Page images with their extracted text
=== Section Start ===
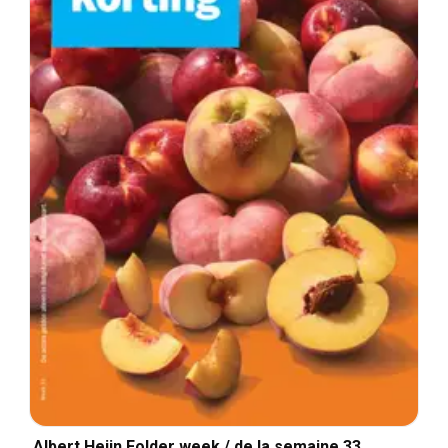
Albert Heijn Folder week / de la semaine 33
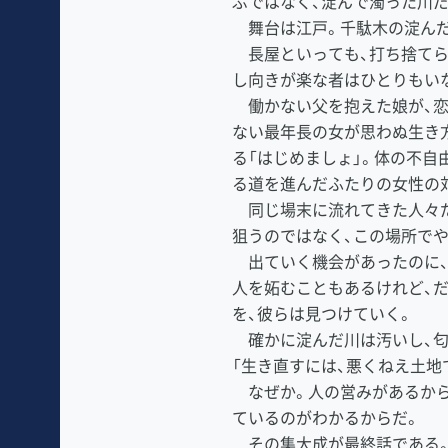
ぶではなく、淀んで濁った川だ
舞台は江戸。千駄木の淀んだ
長屋といっても、打ち捨てら
し向きが楽な者はひとりもい
働かない父を抱えた娘が、恋
ない最年長の女が思わぬ生き
る「はじめましょ」。体の不自
る道を進んだふたりの女性の対
同じ場末に流れてきた人々だ
狙うのではなく、この場所で
出ていく機会があったのに、
人を妬むこともあるけれど、
を、彼らは見つけていく。
確かに淀んだ川は汚いし、匂
「生き直すには、悪くねえ土地
なぜか。人の営みがあるから
ているのがわかるからだ。
その集大成が最終話である。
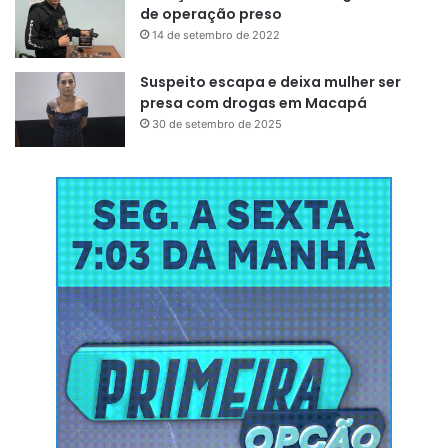
de operação preso
14 de setembro de 2022
Suspeito escapa e deixa mulher ser
presa com drogas em Macapá
30 de setembro de 2025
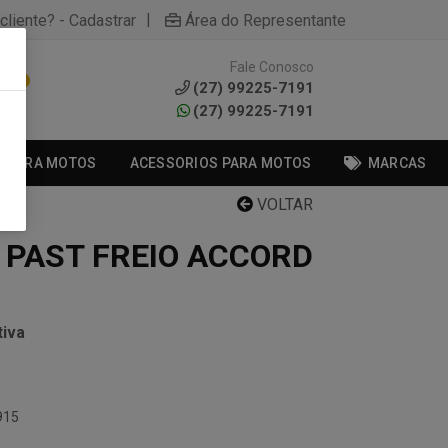
|
cliente? - Cadastrar
Área do Representante
Fale Conosco
0
(27) 99225-7191
(27) 99225-7191
S PARA MOTOS
ACESSORIOS PARA MOTOS
MARCAS
VOLTAR
 PAST FREIO ACCORD
iva
915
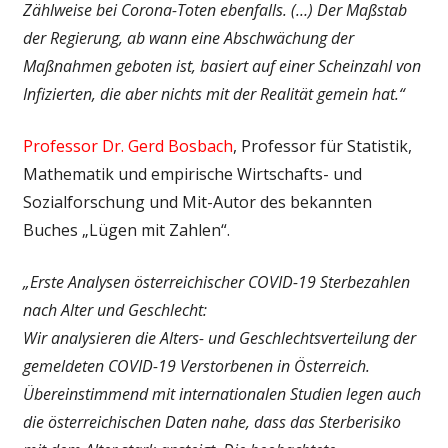
Zählweise bei Corona-Toten ebenfalls. (…) Der Maßstab
der Regierung, ab wann eine Abschwächung der
Maßnahmen geboten ist, basiert auf einer Scheinzahl von
Infizierten, die aber nichts mit der Realität gemein hat.“
Professor Dr. Gerd Bosbach
, Professor für Statistik,
Mathematik und empirische Wirtschafts- und
Sozialforschung und Mit-Autor des bekannten
Buches „Lügen mit Zahlen“.
„Erste Analysen österreichischer COVID-19 Sterbezahlen
nach Alter und Geschlecht:
Wir analysieren die Alters- und Geschlechtsverteilung der
gemeldeten COVID-19 Verstorbenen in Österreich.
Übereinstimmend mit internationalen Studien legen auch
die österreichischen Daten nahe, dass das Sterberisiko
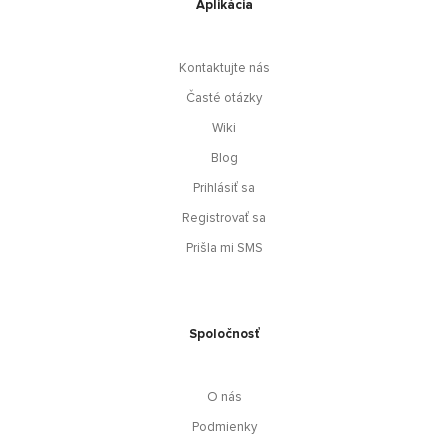
Aplikácia
Kontaktujte nás
Časté otázky
Wiki
Blog
Prihlásiť sa
Registrovať sa
Prišla mi SMS
Spoločnosť
O nás
Podmienky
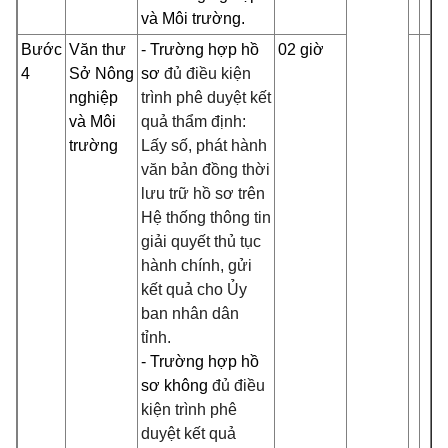
và Môi trường.
Bước
Văn thư
- Trường hợp hồ
02 giờ
4
Sở Nông
sơ
đủ điều kiện
nghiệp
trình phê duyệt kết
và Môi
quả thẩm định:
trường
Lấy số, phát hành
văn bản đồng thời
lưu trữ hồ sơ trên
Hệ thống thông tin
giải quyết thủ tục
hành chính, gửi
kết quả cho Ủy
ban nhân dân
tỉnh.
- Trường hợp hồ
sơ không
đủ điều
kiện trình phê
duyệt kết quả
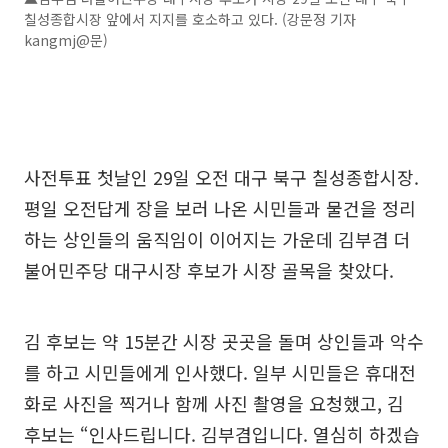
칠성종합시장 앞에서 지지를 호소하고 있다. (강문정 기자
kangmj@문)
사전투표 첫날인 29일 오전 대구 북구 칠성종합시장.
평일 오전답게 장을 보러 나온 시민들과 물건을 정리
하는 상인들의 움직임이 이어지는 가운데 김부겸 더
불어민주당 대구시장 후보가 시장 골목을 찾았다.
김 후보는 약 15분간 시장 곳곳을 돌며 상인들과 악수
를 하고 시민들에게 인사했다. 일부 시민들은 휴대전
화로 사진을 찍거나 함께 사진 촬영을 요청했고, 김
후보는 “인사드립니다. 김부겸입니다. 열심히 하겠습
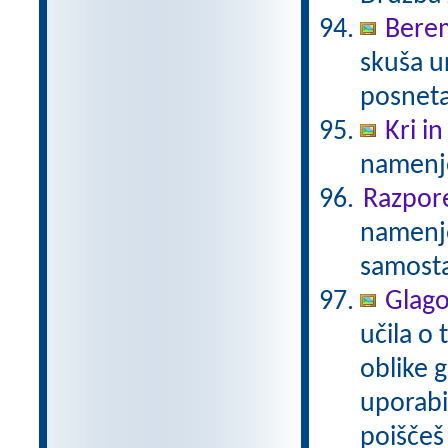
Bere
skuša u
posneta
Kri in
namenje
Razpor
namenje
samosta
Glago
učila o 
oblike g
uporabil
poiščeš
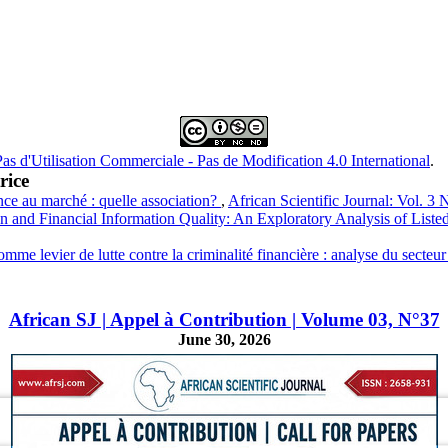
s d'Utilisation Commerciale - Pas de Modification 4.0 International
.
rice
ce au marché : quelle association?
,
African Scientific Journal: Vol. 3
ion and Financial Information Quality: An Exploratory Analysis of Li
me levier de lutte contre la criminalité financière : analyse du secte
African SJ | Appel à Contribution | Volume 03, N°37
June 30, 2026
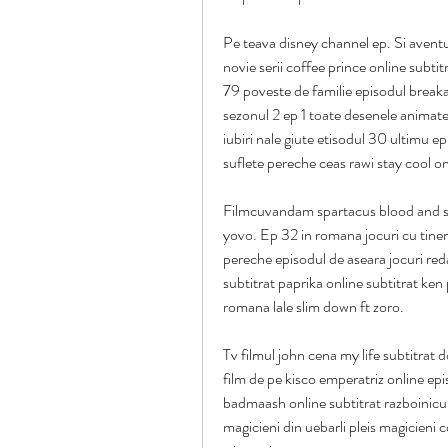
Pe teava disney channel ep. Si aventur
novie serii coffee prince online subti
79 poveste de familie episodul break
sezonul 2 ep 1 toate desenele animate
iubiri nale giute etisodul 30 ultimu e
suflete pereche ceas rawi stay cool on
Filmcuvandam spartacus blood and san
yovo. Ep 32 in romana jocuri cu tinerii
pereche episodul de aseara jocuri redaca
subtitrat paprika online subtitrat ken 
romana lale slim down ft zoro.
Tv filmul john cena my life subtitrat 
film de pe kisco emperatriz online ep
badmaash online subtitrat razboinicul
magicieni din uebarli pleis magicien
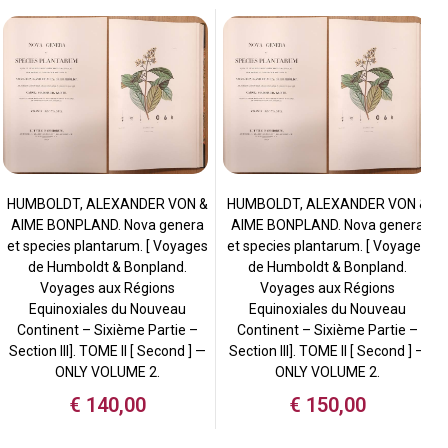
HUMBOLDT, ALEXANDER VON &
HUMBOLDT, ALEXANDER VON &
AIME BONPLAND. Nova genera
AIME BONPLAND. Nova genera
et species plantarum. [ Voyages
et species plantarum. [ Voyages
de Humboldt & Bonpland.
de Humboldt & Bonpland.
Voyages aux Régions
Voyages aux Régions
Equinoxiales du Nouveau
Equinoxiales du Nouveau
Continent – Sixième Partie –
Continent – Sixième Partie –
Section III]. TOME II [ Second ] —
Section III]. TOME II [ Second ] —
ONLY VOLUME 2.
ONLY VOLUME 2.
€
140,00
€
150,00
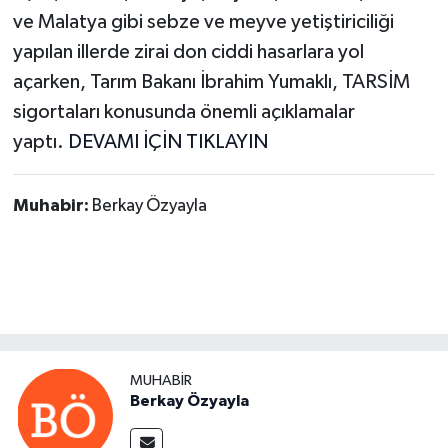
ve Malatya gibi sebze ve meyve yetiştiriciliği
yapılan illerde zirai don ciddi hasarlara yol
açarken, Tarım Bakanı İbrahim Yumaklı, TARSİM
sigortaları konusunda önemli açıklamalar
yaptı.
DEVAMI İÇİN TIKLAYIN
Muhabir:
Berkay Özyayla
MUHABIR
Berkay Özyayla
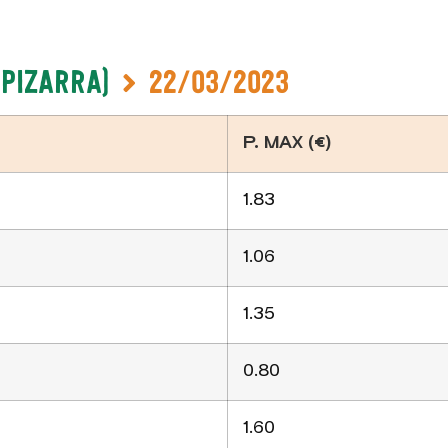
-Pizarra)
22/03/2023
P. MAX (€)
1.83
1.06
1.35
0.80
1.60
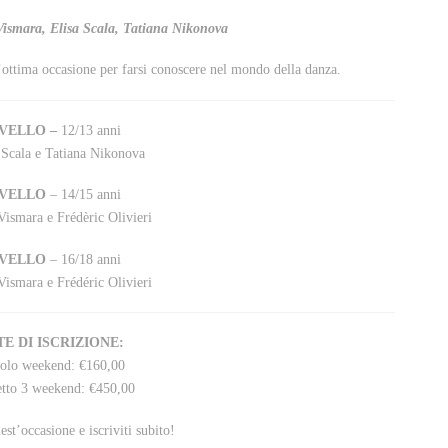
 Vismara, Elisa Scala, Tatiana Nikonova
ottima occasione per farsi conoscere nel mondo della danza.
IVELLO –
12/13 anni
 Scala e Tatiana Nikonova
IVELLO
– 14/15 anni
ismara e Frédèric Olivieri
IVELLO
– 16/18 anni
ismara e Frédéric Olivieri
E DI ISCRIZIONE:
golo weekend: €160,00
etto 3 weekend: €450,00
st’occasione e iscriviti subito!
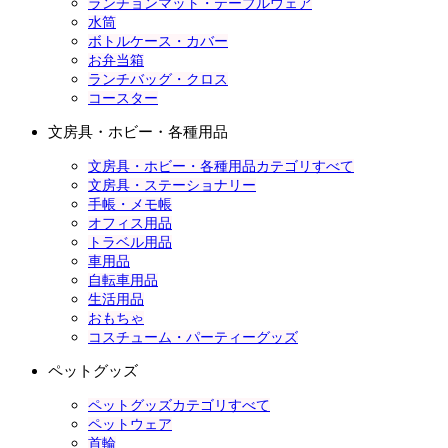
ランチョンマット・テーブルウェア
水筒
ボトルケース・カバー
お弁当箱
ランチバッグ・クロス
コースター
文房具・ホビー・各種用品
文房具・ホビー・各種用品カテゴリすべて
文房具・ステーショナリー
手帳・メモ帳
オフィス用品
トラベル用品
車用品
自転車用品
生活用品
おもちゃ
コスチューム・パーティーグッズ
ペットグッズ
ペットグッズカテゴリすべて
ペットウェア
首輪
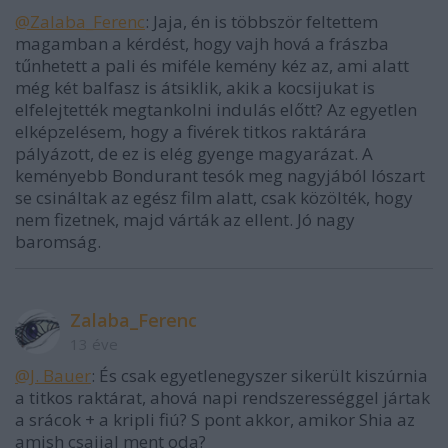
@Zalaba_Ferenc
: Jaja, én is többször feltettem
magamban a kérdést, hogy vajh hová a frászba
tűnhetett a pali és miféle kemény kéz az, ami alatt
még két balfasz is átsiklik, akik a kocsijukat is
elfelejtették megtankolni indulás előtt? Az egyetlen
elképzelésem, hogy a fivérek titkos raktárára
pályázott, de ez is elég gyenge magyarázat. A
keményebb Bondurant tesók meg nagyjából lószart
se csináltak az egész film alatt, csak közölték, hogy
nem fizetnek, majd várták az ellent. Jó nagy
baromság.
Zalaba_Ferenc
13 éve
@J. Bauer
: És csak egyetlenegyszer sikerült kiszúrnia
a titkos raktárat, ahová napi rendszerességgel jártak
a srácok + a kripli fiú? S pont akkor, amikor Shia az
amish csajjal ment oda?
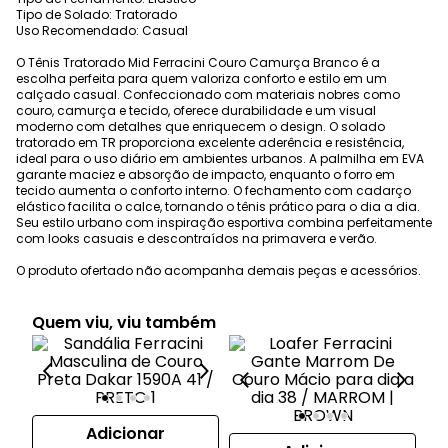
Tipo de Solado: Tratorado
Uso Recomendado: Casual
O Tênis Tratorado Mid Ferracini Couro Camurça Branco é a
escolha perfeita para quem valoriza conforto e estilo em um
calçado casual. Confeccionado com materiais nobres como
couro, camurça e tecido, oferece durabilidade e um visual
moderno com detalhes que enriquecem o design. O solado
tratorado em TR proporciona excelente aderência e resistência,
ideal para o uso diário em ambientes urbanos. A palmilha em EVA
garante maciez e absorção de impacto, enquanto o forro em
tecido aumenta o conforto interno. O fechamento com cadarço
elástico facilita o calce, tornando o tênis prático para o dia a dia.
Seu estilo urbano com inspiração esportiva combina perfeitamente
com looks casuais e descontraídos na primavera e verão.
O produto ofertado não acompanha demais peças e acessórios.
Quem viu, viu também
Adicionar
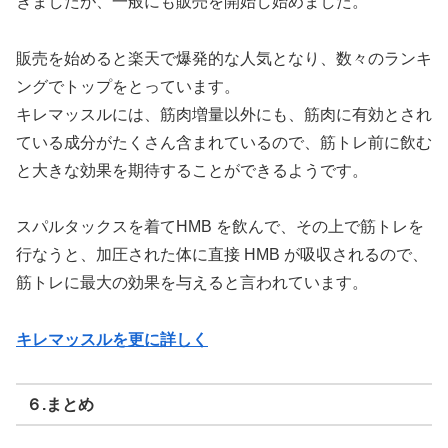
きましたが、一般にも販売を開始し始めました。
販売を始めると楽天で爆発的な人気となり、数々のランキ
ングでトップをとっています。
キレマッスルには、筋肉増量以外にも、筋肉に有効とされ
ている成分がたくさん含まれているので、筋トレ前に飲む
と大きな効果を期待することができるようです。
スパルタックスを着てHMB を飲んで、その上で筋トレを
行なうと、加圧された体に直接 HMB が吸収されるので、
筋トレに最大の効果を与えると言われています。
キレマッスルを更に詳しく
６.まとめ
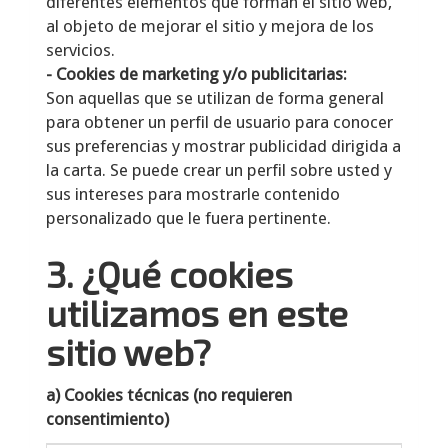
diferentes elementos que forman el sitio web,
al objeto de mejorar el sitio y mejora de los
servicios.
- Cookies de marketing y/o publicitarias:
Son aquellas que se utilizan de forma general
para obtener un perfil de usuario para conocer
sus preferencias y mostrar publicidad dirigida a
la carta. Se puede crear un perfil sobre usted y
sus intereses para mostrarle contenido
personalizado que le fuera pertinente.
3. ¿Qué cookies
utilizamos en este
sitio web?
a) Cookies técnicas (no requieren
consentimiento)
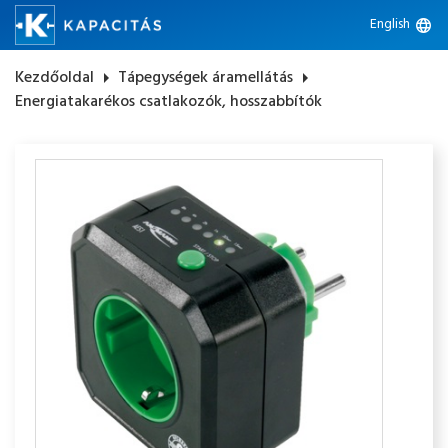
English
language
Kezdőoldal
arrow_right
Tápegységek áramellátás
arrow_right
Energiatakarékos csatlakozók, hosszabbítók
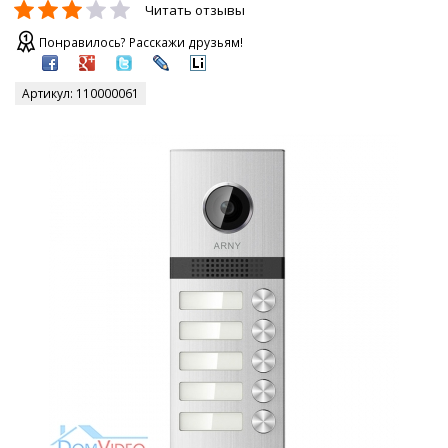
Читать отзывы
Понравилось? Расскажи друзьям!
Артикул:
110000061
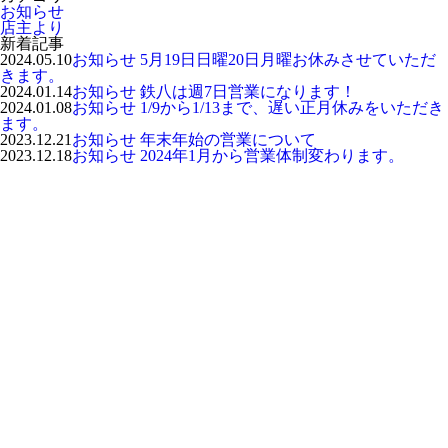
お知らせ
店主より
新着記事
2024.05.10
お知らせ
5月19日日曜20日月曜お休みさせていただ
きます。
2024.01.14
お知らせ
鉄八は週7日営業になります！
2024.01.08
お知らせ
1/9から1/13まで、遅い正月休みをいただき
ます。
2023.12.21
お知らせ
年末年始の営業について
2023.12.18
お知らせ
2024年1月から営業体制変わります。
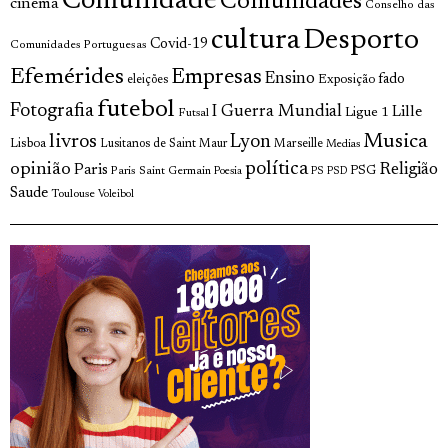
Comunidade
Comunidades
cinema
Conselho das
cultura
Desporto
Covid-19
Comunidades Portuguesas
Efemérides
Empresas
Ensino
fado
Exposição
eleições
futebol
Fotografia
I Guerra Mundial
Lille
Ligue 1
Futsal
livros
Musica
Lyon
Lisboa
Lusitanos de Saint Maur
Marseille
Medias
opinião
política
Religião
Paris
Paris Saint Germain
PSG
Poesia
PS
PSD
Saude
Toulouse
Voleibol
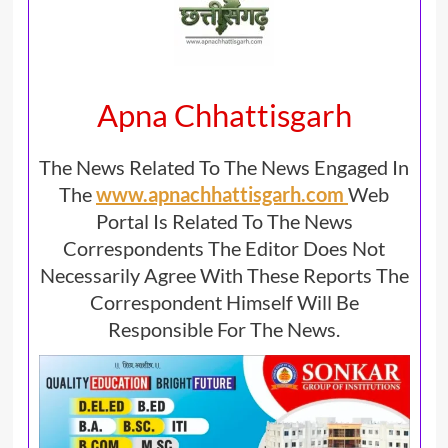
Apna Chhattisgarh
The News Related To The News Engaged In
The
www.apnachhattisgarh.com
Web
Portal Is Related To The News
Correspondents The Editor Does Not
Necessarily Agree With These Reports The
Correspondent Himself Will Be
Responsible For The News.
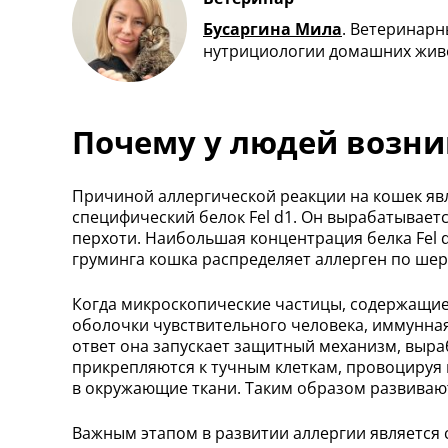
Бусаргина Мила
.
Ветеринарны
нутрициологии домашних жив
Почему у людей возни
Причиной аллергической реакции на кошек явля
специфический белок Fel d1. Он вырабатывает
перхоти. Наибольшая концентрация белка Fel 
груминга кошка распределяет аллерген по шерс
Когда микроскопические частицы, содержащие 
оболочки чувствительного человека, иммунная
ответ она запускает защитный механизм, выра
прикрепляются к тучным клеткам, провоцируя
в окружающие ткани. Таким образом развиваю
Важным этапом в развитии аллергии является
=== Section End ===
**TASK DESCRIPTION**:
Extract, line for line and without alteration, the portion of the items that begins with the line containing "Читать отзывы" and ends with the line containing "2024年1月から営業体制変わります。", including both of those lines. Omit the pictures from your answer.

**EXERCISE ANSWER**:
Читать отзывы
Понравилось? Расскажи друзьям!
Артикул:
110000061
お知らせ
店主より
新着記事
2024.05.10
お知らせ
5月19日日曜20日月曜お休みさせていただ
きます。
2024.01.14
お知らせ
鉄八は週7日営業になります！
2024.01.08
お知らせ
1/9から1/13まで、遅い正月休みをいただき
ます。
2023.12.21
お知らせ
年末年始の営業について
2023.12.18
お知らせ
2024年1月から営業体制変わります。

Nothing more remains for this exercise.